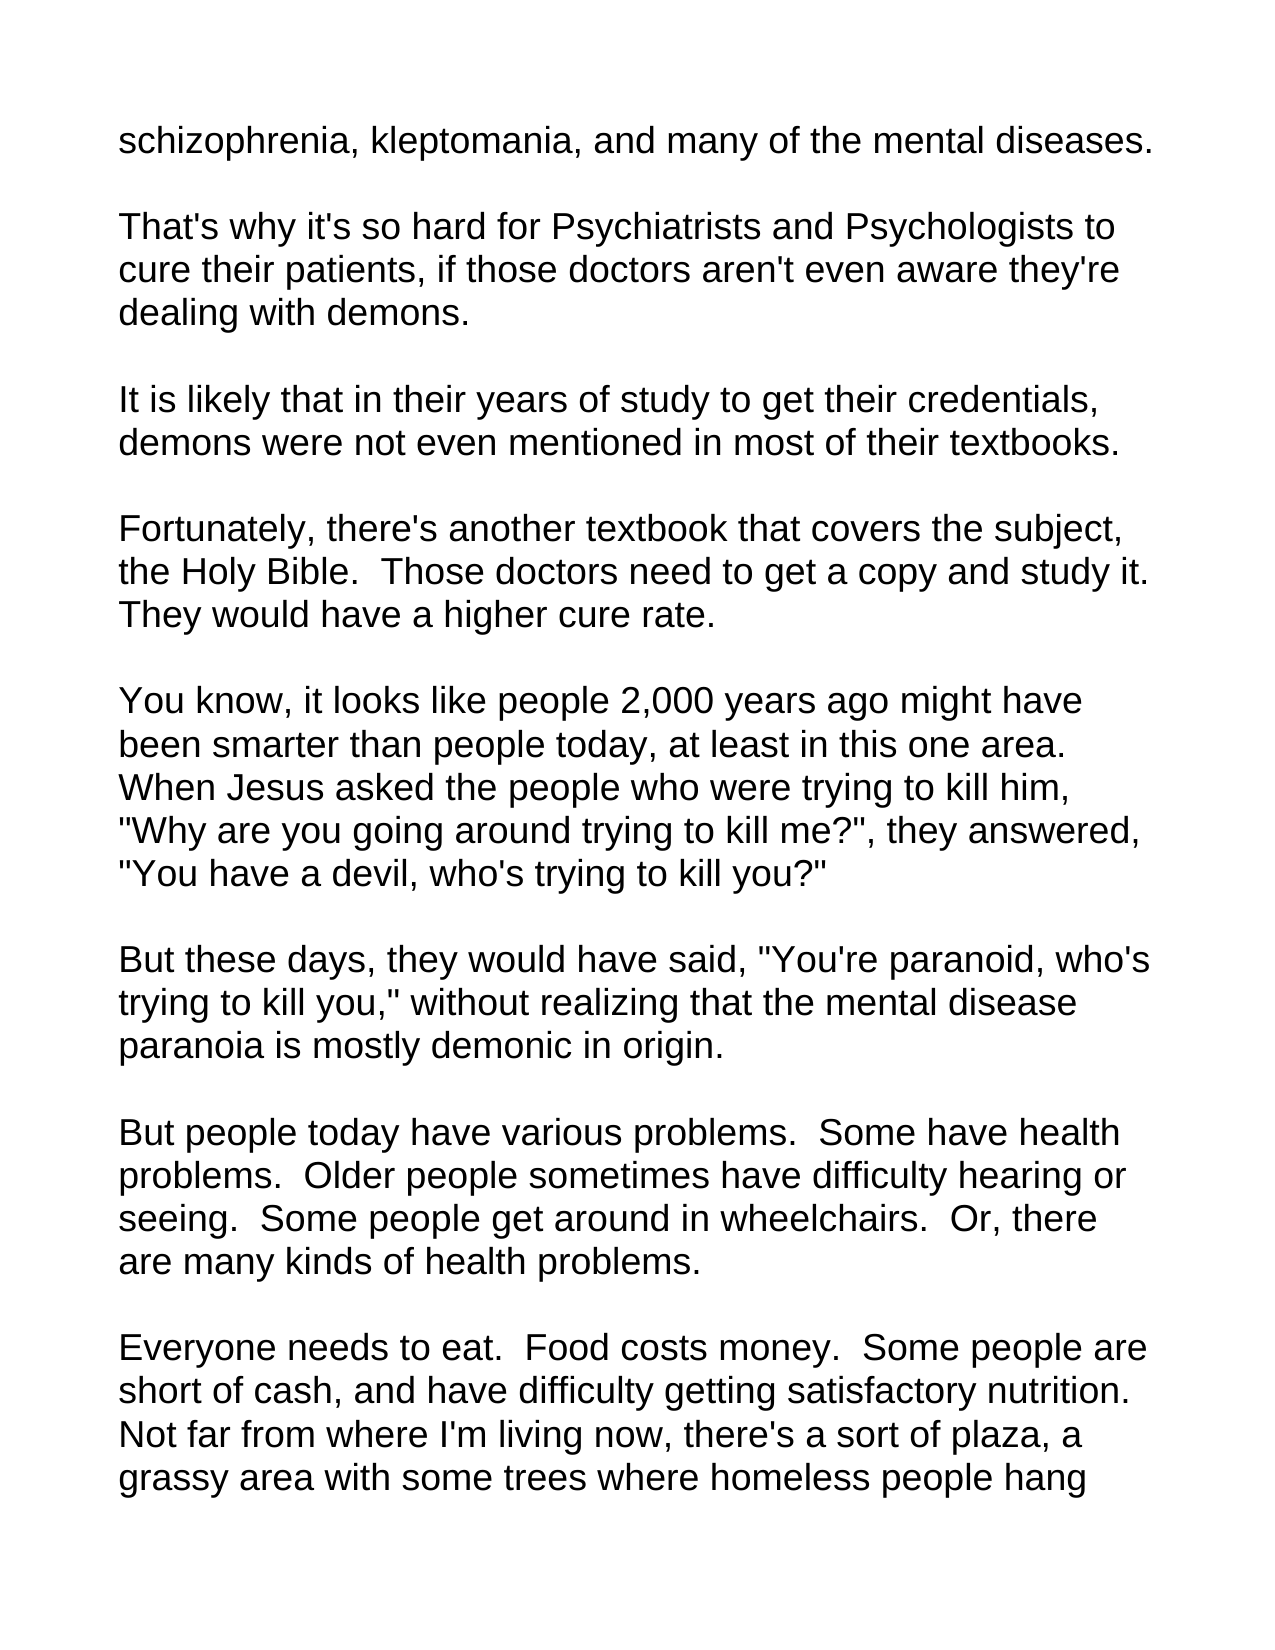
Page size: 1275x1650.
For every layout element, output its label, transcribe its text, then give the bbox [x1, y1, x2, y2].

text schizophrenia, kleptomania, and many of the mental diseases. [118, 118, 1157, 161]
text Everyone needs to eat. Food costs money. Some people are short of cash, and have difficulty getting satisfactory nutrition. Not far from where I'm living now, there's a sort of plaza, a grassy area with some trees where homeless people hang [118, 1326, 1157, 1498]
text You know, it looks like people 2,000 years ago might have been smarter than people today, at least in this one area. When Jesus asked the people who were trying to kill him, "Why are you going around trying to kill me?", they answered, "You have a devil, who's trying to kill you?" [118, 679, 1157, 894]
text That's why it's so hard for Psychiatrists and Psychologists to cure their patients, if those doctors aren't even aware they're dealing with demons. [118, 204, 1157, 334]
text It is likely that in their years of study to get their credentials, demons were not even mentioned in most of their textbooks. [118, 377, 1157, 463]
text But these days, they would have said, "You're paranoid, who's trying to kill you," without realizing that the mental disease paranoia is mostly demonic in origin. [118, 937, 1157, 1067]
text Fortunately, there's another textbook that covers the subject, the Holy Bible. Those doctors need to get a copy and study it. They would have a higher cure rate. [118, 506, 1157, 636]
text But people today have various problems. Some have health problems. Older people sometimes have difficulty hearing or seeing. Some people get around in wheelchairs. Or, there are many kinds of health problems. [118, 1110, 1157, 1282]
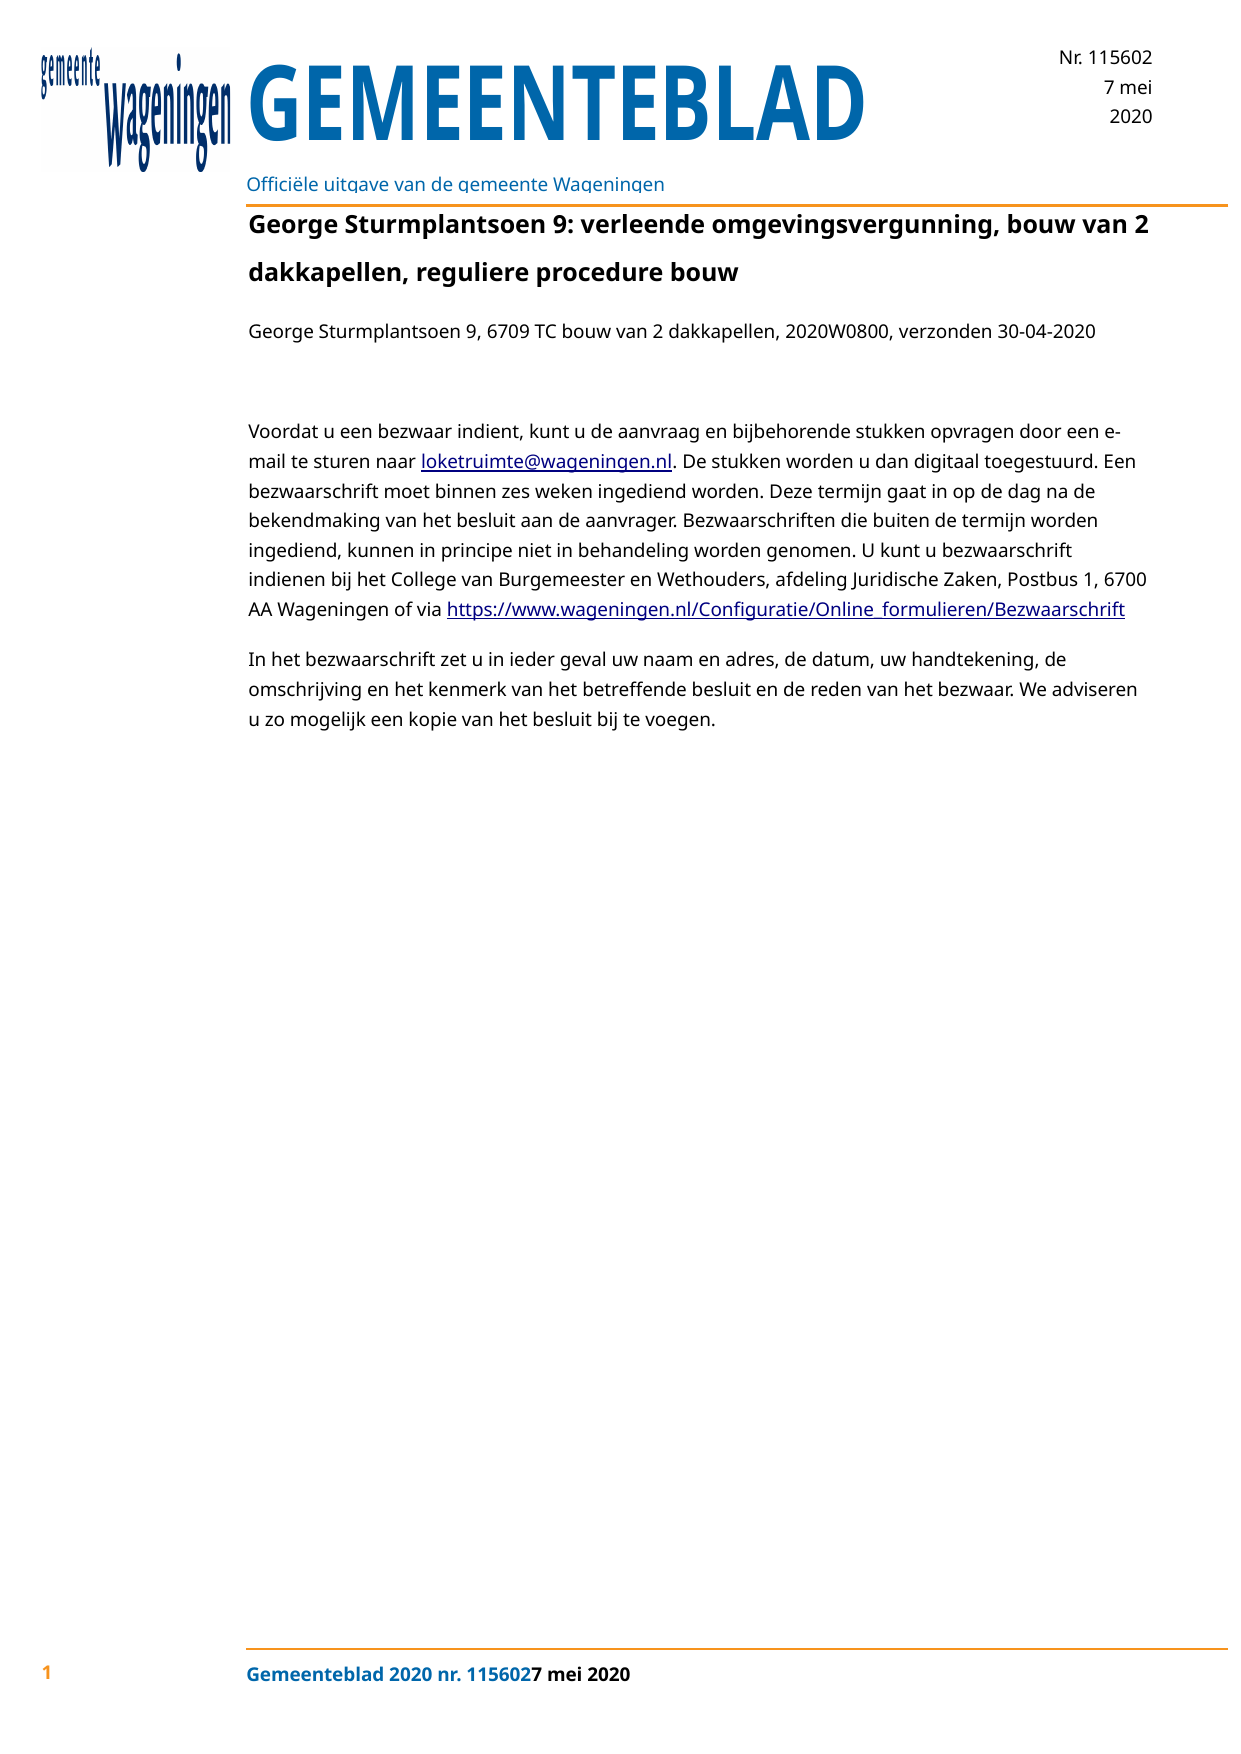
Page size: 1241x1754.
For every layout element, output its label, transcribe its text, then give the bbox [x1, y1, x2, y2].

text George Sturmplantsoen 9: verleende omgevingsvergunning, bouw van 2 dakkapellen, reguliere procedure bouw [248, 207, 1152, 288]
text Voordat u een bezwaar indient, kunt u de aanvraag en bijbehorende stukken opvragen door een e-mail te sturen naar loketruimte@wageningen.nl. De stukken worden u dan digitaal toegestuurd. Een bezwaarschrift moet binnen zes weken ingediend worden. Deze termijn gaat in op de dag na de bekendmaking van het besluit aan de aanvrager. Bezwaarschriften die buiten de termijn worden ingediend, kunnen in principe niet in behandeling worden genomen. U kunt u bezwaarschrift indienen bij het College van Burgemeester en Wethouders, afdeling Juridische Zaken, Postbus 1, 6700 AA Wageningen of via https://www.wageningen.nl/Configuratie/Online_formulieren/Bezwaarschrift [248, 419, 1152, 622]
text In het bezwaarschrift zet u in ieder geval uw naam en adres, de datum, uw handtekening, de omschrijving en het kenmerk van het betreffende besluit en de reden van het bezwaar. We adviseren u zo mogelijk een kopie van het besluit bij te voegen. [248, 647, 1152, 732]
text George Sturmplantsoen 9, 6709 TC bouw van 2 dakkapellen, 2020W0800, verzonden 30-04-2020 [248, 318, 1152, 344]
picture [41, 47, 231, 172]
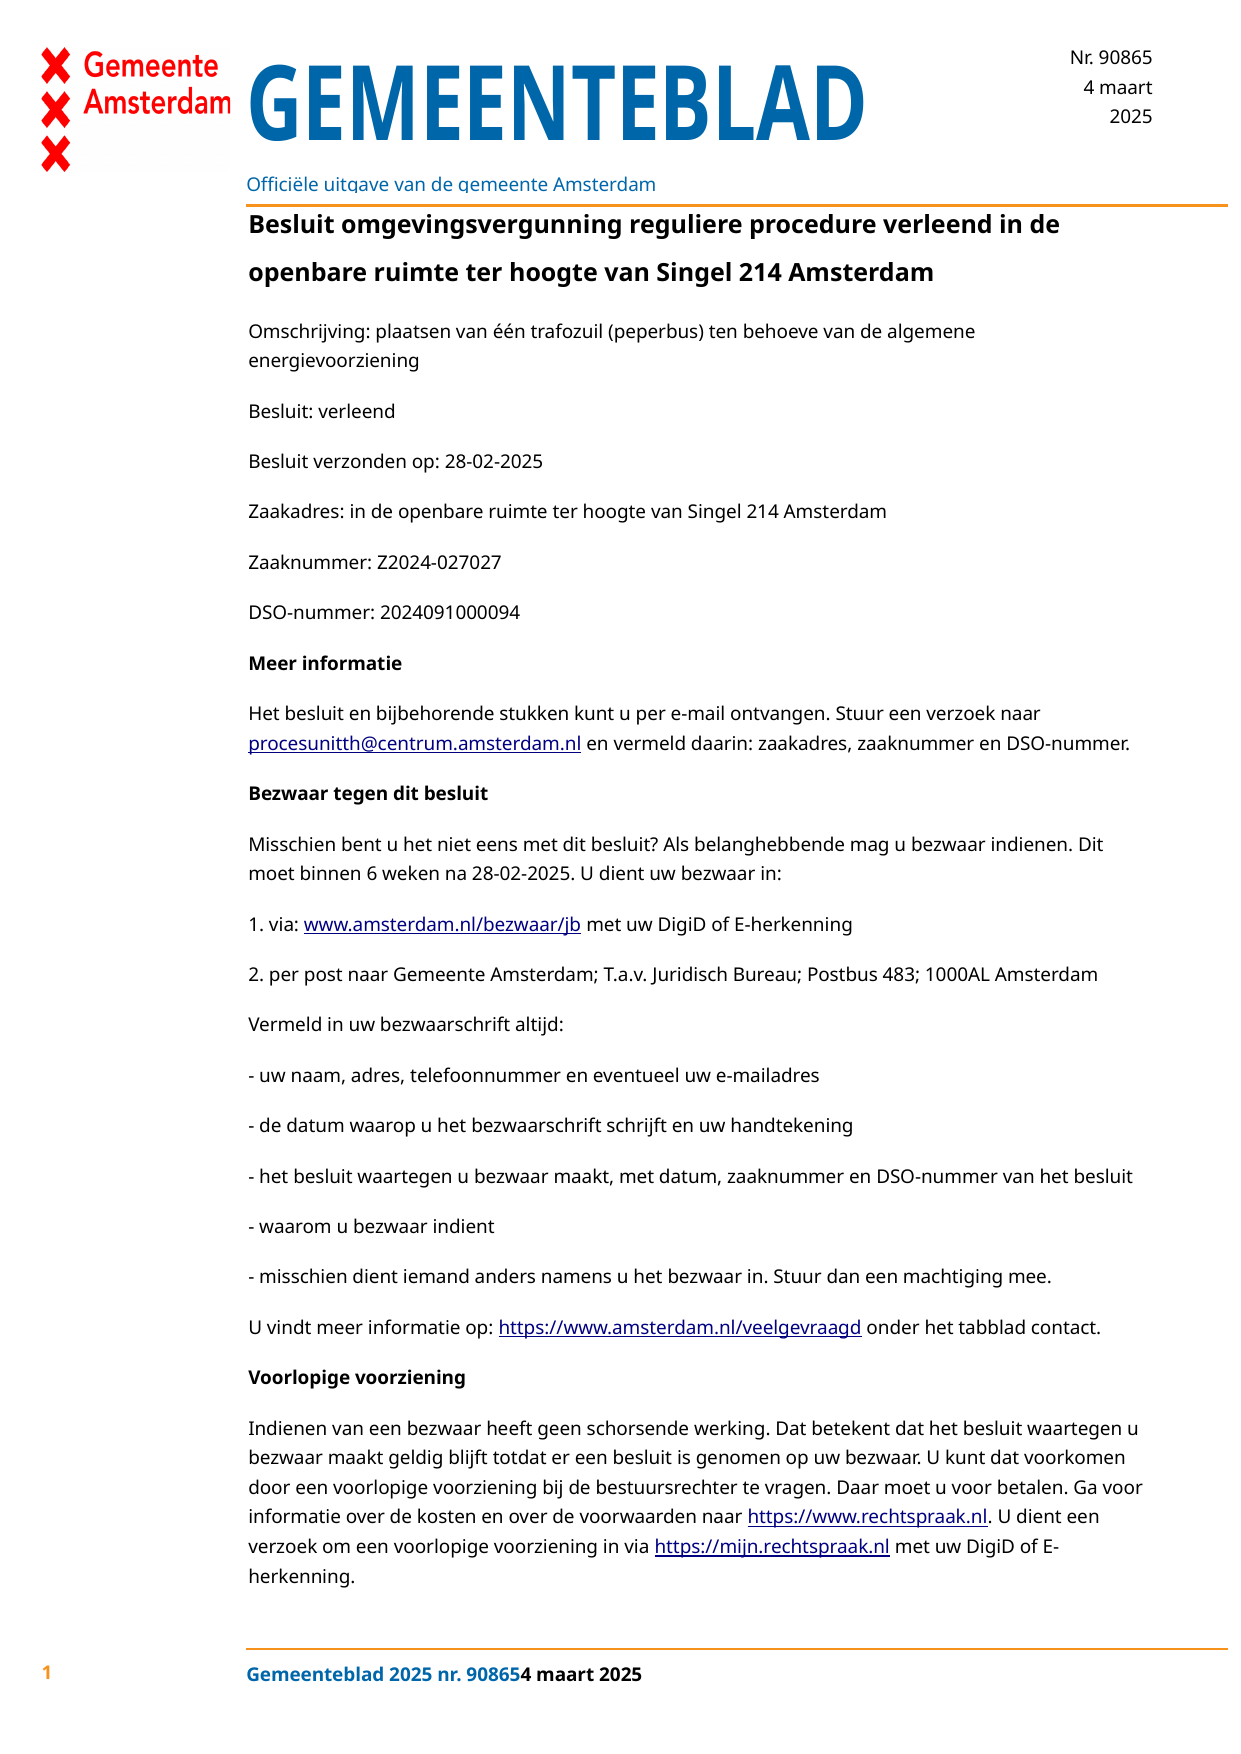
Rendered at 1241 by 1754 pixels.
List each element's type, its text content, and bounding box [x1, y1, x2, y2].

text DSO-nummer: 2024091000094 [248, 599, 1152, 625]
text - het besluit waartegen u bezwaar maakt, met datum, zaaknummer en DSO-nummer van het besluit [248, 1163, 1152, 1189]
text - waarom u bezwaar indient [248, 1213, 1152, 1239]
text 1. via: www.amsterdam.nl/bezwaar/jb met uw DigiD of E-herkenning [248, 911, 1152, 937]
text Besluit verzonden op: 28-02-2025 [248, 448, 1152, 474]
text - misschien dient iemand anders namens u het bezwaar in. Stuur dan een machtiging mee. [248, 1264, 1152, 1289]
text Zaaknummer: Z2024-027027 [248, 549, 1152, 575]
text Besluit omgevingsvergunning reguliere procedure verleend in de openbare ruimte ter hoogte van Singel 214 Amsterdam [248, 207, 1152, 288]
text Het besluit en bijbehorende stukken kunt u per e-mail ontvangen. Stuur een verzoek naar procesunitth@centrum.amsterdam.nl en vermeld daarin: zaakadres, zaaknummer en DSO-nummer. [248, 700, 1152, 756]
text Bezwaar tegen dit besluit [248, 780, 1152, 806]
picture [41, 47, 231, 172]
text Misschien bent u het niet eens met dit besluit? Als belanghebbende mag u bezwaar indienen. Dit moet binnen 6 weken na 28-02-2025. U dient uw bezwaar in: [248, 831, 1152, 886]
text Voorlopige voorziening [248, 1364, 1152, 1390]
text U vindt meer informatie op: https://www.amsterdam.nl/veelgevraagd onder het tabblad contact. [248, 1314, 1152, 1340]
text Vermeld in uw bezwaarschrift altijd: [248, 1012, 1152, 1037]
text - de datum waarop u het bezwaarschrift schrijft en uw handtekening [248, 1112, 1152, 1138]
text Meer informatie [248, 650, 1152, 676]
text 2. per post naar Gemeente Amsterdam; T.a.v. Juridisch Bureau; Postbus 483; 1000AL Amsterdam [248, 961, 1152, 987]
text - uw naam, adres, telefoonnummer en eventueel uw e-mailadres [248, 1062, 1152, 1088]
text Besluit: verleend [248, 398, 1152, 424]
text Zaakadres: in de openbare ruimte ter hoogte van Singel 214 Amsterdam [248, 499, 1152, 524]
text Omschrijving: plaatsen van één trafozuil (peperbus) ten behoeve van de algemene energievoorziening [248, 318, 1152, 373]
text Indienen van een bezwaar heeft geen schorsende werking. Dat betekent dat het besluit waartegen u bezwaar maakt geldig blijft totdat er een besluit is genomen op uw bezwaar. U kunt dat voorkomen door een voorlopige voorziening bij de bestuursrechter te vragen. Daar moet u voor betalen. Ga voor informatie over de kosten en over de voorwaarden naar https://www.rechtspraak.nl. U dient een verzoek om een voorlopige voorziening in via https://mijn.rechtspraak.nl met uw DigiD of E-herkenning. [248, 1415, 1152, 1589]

_Task goal:_ A word-for-word copy of the listing is the goal; keep every picture out of it.

_Answer section:_
Page size: 1275x1650.
For every layout element, output its label, transcribe its text, then give the bbox [x1, y1, x2, y2].

text schizophrenia, kleptomania, and many of the mental diseases. [118, 118, 1157, 161]
text Everyone needs to eat. Food costs money. Some people are short of cash, and have difficulty getting satisfactory nutrition. Not far from where I'm living now, there's a sort of plaza, a grassy area with some trees where homeless people hang [118, 1326, 1157, 1498]
text You know, it looks like people 2,000 years ago might have been smarter than people today, at least in this one area. When Jesus asked the people who were trying to kill him, "Why are you going around trying to kill me?", they answered, "You have a devil, who's trying to kill you?" [118, 679, 1157, 894]
text That's why it's so hard for Psychiatrists and Psychologists to cure their patients, if those doctors aren't even aware they're dealing with demons. [118, 204, 1157, 334]
text It is likely that in their years of study to get their credentials, demons were not even mentioned in most of their textbooks. [118, 377, 1157, 463]
text But these days, they would have said, "You're paranoid, who's trying to kill you," without realizing that the mental disease paranoia is mostly demonic in origin. [118, 937, 1157, 1067]
text Fortunately, there's another textbook that covers the subject, the Holy Bible. Those doctors need to get a copy and study it. They would have a higher cure rate. [118, 506, 1157, 636]
text But people today have various problems. Some have health problems. Older people sometimes have difficulty hearing or seeing. Some people get around in wheelchairs. Or, there are many kinds of health problems. [118, 1110, 1157, 1282]
Page size: 1241x1754.
For every layout element, output its label, transcribe its text, then give the bbox [x1, y1, x2, y2].

text George Sturmplantsoen 9: verleende omgevingsvergunning, bouw van 2 dakkapellen, reguliere procedure bouw [248, 207, 1152, 288]
text Voordat u een bezwaar indient, kunt u de aanvraag en bijbehorende stukken opvragen door een e-mail te sturen naar loketruimte@wageningen.nl. De stukken worden u dan digitaal toegestuurd. Een bezwaarschrift moet binnen zes weken ingediend worden. Deze termijn gaat in op de dag na de bekendmaking van het besluit aan de aanvrager. Bezwaarschriften die buiten de termijn worden ingediend, kunnen in principe niet in behandeling worden genomen. U kunt u bezwaarschrift indienen bij het College van Burgemeester en Wethouders, afdeling Juridische Zaken, Postbus 1, 6700 AA Wageningen of via https://www.wageningen.nl/Configuratie/Online_formulieren/Bezwaarschrift [248, 419, 1152, 622]
text In het bezwaarschrift zet u in ieder geval uw naam en adres, de datum, uw handtekening, de omschrijving en het kenmerk van het betreffende besluit en de reden van het bezwaar. We adviseren u zo mogelijk een kopie van het besluit bij te voegen. [248, 647, 1152, 732]
text George Sturmplantsoen 9, 6709 TC bouw van 2 dakkapellen, 2020W0800, verzonden 30-04-2020 [248, 318, 1152, 344]
picture [41, 47, 231, 172]
Rendered at 1241 by 1754 pixels.
List each element's type, its text content, and bounding box [x1, y1, x2, y2].

text DSO-nummer: 2024091000094 [248, 599, 1152, 625]
text - het besluit waartegen u bezwaar maakt, met datum, zaaknummer en DSO-nummer van het besluit [248, 1163, 1152, 1189]
text - waarom u bezwaar indient [248, 1213, 1152, 1239]
text 1. via: www.amsterdam.nl/bezwaar/jb met uw DigiD of E-herkenning [248, 911, 1152, 937]
text Besluit verzonden op: 28-02-2025 [248, 448, 1152, 474]
text - misschien dient iemand anders namens u het bezwaar in. Stuur dan een machtiging mee. [248, 1264, 1152, 1289]
text Zaaknummer: Z2024-027027 [248, 549, 1152, 575]
text Besluit omgevingsvergunning reguliere procedure verleend in de openbare ruimte ter hoogte van Singel 214 Amsterdam [248, 207, 1152, 288]
text Het besluit en bijbehorende stukken kunt u per e-mail ontvangen. Stuur een verzoek naar procesunitth@centrum.amsterdam.nl en vermeld daarin: zaakadres, zaaknummer en DSO-nummer. [248, 700, 1152, 756]
text Bezwaar tegen dit besluit [248, 780, 1152, 806]
picture [41, 47, 231, 172]
text Misschien bent u het niet eens met dit besluit? Als belanghebbende mag u bezwaar indienen. Dit moet binnen 6 weken na 28-02-2025. U dient uw bezwaar in: [248, 831, 1152, 886]
text Voorlopige voorziening [248, 1364, 1152, 1390]
text U vindt meer informatie op: https://www.amsterdam.nl/veelgevraagd onder het tabblad contact. [248, 1314, 1152, 1340]
text Vermeld in uw bezwaarschrift altijd: [248, 1012, 1152, 1037]
text - de datum waarop u het bezwaarschrift schrijft en uw handtekening [248, 1112, 1152, 1138]
text Meer informatie [248, 650, 1152, 676]
text 2. per post naar Gemeente Amsterdam; T.a.v. Juridisch Bureau; Postbus 483; 1000AL Amsterdam [248, 961, 1152, 987]
text - uw naam, adres, telefoonnummer en eventueel uw e-mailadres [248, 1062, 1152, 1088]
text Besluit: verleend [248, 398, 1152, 424]
text Zaakadres: in de openbare ruimte ter hoogte van Singel 214 Amsterdam [248, 499, 1152, 524]
text Omschrijving: plaatsen van één trafozuil (peperbus) ten behoeve van de algemene energievoorziening [248, 318, 1152, 373]
text Indienen van een bezwaar heeft geen schorsende werking. Dat betekent dat het besluit waartegen u bezwaar maakt geldig blijft totdat er een besluit is genomen op uw bezwaar. U kunt dat voorkomen door een voorlopige voorziening bij de bestuursrechter te vragen. Daar moet u voor betalen. Ga voor informatie over de kosten en over de voorwaarden naar https://www.rechtspraak.nl. U dient een verzoek om een voorlopige voorziening in via https://mijn.rechtspraak.nl met uw DigiD of E-herkenning. [248, 1415, 1152, 1589]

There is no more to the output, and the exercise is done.